3. Good data governance is crucial. Technology is useful here but not the be-all-and-end-all.

4. The range of skills and disciplines required to support any effort to comply with BCBS 239 is wide. It is now much more common to see people doing jobs that involve modelling businesses, modelling data, data architecture, technical architecture, enterprise architecture, 'data quality plus' business and 'technical delivery.' Before BCBS239, how often did the boards of banks discuss ‘data aggregation’? Not often, but they do now.

5. End-to-end visibility for the data that you are processing is vital. Many organisations find it hard to comply with the portion of BCBS239 that deals with business data lineage because they are divided into siloes and because of the kaleidoscope of IT systems used to solve many data processing problems, the continued reliance on spreadsheets for data manipulation and an absence of a universal set of business terms being used throughout all departments. The job of determining 'business data lineage' requires a holistic view of the way data should be managed, plus the removal of many bespoke or shadow systems that many business lines employ.

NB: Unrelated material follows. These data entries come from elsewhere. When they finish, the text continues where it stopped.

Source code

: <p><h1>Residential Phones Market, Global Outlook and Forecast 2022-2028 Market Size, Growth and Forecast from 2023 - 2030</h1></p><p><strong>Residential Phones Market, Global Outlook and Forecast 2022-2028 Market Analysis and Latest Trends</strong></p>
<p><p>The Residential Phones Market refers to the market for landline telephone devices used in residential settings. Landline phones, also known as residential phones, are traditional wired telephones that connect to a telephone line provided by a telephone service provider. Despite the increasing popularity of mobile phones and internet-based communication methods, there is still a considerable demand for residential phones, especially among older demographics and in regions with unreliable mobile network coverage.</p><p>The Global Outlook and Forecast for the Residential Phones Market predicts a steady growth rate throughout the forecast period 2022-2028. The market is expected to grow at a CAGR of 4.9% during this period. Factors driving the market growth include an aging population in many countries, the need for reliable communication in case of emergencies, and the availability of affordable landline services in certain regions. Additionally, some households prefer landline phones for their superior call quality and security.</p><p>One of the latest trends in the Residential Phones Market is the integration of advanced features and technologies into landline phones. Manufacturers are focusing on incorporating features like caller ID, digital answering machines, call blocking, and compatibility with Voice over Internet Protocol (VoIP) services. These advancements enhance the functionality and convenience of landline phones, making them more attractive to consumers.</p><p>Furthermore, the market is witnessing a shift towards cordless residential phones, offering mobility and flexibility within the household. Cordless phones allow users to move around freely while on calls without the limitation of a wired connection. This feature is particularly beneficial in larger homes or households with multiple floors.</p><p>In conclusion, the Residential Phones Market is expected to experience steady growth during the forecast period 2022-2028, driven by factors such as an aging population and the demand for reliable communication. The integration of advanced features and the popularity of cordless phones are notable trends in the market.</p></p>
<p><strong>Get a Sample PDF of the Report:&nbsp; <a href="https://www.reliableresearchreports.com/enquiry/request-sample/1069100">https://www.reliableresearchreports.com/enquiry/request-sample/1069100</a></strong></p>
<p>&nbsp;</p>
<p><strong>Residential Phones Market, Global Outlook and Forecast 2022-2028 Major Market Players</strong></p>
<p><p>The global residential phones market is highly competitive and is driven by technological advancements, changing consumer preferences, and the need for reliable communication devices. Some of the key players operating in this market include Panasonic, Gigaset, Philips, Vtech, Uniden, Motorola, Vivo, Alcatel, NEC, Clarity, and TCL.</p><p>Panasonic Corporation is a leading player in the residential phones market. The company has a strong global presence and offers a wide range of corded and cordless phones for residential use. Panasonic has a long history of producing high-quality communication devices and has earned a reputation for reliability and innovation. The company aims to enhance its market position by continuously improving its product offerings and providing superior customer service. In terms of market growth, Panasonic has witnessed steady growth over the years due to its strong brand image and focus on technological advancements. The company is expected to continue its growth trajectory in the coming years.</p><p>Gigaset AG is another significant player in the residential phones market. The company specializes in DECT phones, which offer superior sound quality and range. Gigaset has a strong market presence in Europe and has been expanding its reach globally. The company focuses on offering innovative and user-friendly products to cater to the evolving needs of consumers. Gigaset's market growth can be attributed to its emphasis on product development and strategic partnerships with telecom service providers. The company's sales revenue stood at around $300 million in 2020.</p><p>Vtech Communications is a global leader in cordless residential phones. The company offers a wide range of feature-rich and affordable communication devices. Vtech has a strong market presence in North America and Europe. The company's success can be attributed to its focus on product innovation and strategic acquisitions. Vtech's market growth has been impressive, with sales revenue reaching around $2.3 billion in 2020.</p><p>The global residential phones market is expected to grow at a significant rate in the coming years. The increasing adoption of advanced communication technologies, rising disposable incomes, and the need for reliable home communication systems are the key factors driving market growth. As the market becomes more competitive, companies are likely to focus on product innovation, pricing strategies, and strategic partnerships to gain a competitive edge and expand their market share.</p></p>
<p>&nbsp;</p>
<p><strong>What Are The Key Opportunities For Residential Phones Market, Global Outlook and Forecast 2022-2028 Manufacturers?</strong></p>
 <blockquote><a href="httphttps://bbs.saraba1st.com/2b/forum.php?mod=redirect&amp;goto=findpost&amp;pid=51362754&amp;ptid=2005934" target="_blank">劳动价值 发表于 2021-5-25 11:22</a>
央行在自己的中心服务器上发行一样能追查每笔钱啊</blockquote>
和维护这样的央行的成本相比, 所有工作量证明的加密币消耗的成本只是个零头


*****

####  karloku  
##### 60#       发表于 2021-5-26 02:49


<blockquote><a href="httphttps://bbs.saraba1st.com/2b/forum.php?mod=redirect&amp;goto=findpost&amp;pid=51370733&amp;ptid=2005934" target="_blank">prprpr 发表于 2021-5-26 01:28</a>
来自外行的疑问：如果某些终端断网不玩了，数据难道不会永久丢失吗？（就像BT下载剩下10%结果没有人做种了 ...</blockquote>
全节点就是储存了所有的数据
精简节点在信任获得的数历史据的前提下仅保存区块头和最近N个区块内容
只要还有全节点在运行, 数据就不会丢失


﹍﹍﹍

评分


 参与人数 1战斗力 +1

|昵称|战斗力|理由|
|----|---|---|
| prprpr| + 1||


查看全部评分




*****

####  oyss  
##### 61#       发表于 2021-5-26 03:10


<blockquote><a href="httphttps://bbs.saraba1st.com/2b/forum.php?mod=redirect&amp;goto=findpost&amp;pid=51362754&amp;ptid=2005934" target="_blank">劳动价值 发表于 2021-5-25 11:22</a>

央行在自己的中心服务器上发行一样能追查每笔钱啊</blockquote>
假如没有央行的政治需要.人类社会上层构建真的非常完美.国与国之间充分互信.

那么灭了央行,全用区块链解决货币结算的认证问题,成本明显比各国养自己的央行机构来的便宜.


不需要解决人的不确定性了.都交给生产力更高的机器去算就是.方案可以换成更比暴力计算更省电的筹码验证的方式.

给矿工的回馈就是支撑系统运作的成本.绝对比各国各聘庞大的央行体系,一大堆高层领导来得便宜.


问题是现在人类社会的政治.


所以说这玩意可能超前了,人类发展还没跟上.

Organisations really must find out where their compliance data comes from and form strategies to help them keep a record of it, deploy it and manage both it and its associated metadata. Software can help here but it cannot see when a business line is using bespoke software (for example) built for its own use that masks the real source and manipulation of data. Compliance data has to be managed in an obvious way from source to destination, or there will be a risk-point in the data processing flow that somebody will have to understand in ever detail and be responsible for.

Q: What 'disruptive' new pieces of technology are relevant to banking?

A: I see them a great deal. The younger generation have web apps and use Twitter. There are lots of ways now in which our customers can communicate with us. I do everything online, on a mobile app. 'Digital transformation products' is a buzz-phrase that you hear on the boards of financial institutions now. Insurance companies are doing that.

Added to these, and with a slight bit of overlap, are customer-centricity projects. These involve the use of compliance data to understand what customers do and what they want their financial service provider to do. They can use Big Data to tell the project-managers about the journey they have been taking with the firms. Customer-centricity projects use data more intelligently and at a more granular level than before – for instance, they can use it to decide not to send a customer an advertisement for something that he has already. Or if he is looking at a loan, the firm can look at the data and ask how big that loan is and whether it might be, if it is a certain size, for a house. If he fits certain criteria according to the data, the firm could offer him something along those lines, such as a mortgage. It is a way of making the right offer at the right time. This is not done by our company's software, though – we provide the data and the financial firms have the analytical software.

Q: Is Informatica British?

A: No, it's owned by Americans. It has been around for 20 years and has been at the forefront of data integration. The Gartner Group – a well-respected firm that does industry analysis – considers the firm to be a leader in its field. We are in all the major national markets and many more and we have a very wide network of partners.

Q: How many financial firms have you serviced and what kind?

A: We have a mixture. Banks and insurance companies have the greater portion of our business. I don't go in and work out the data strategy after our salesmen have convinced a bank to use our services – the way I get engaged is that I go in before we've sold it to the customers. I get to understand their problems, whether they can use the data they gather for compliance purposes to upsell and cross-sell.

[NB GetElastic says that an upsell entails getting the customer to spend more money – perhaps buying a more expensive model of the same type of product, or adding features and/or warranties that relate to the product in question, while a cross-sell involves getting the customer to spend more money buy adding more products from categories other than the product being viewed or purchased.]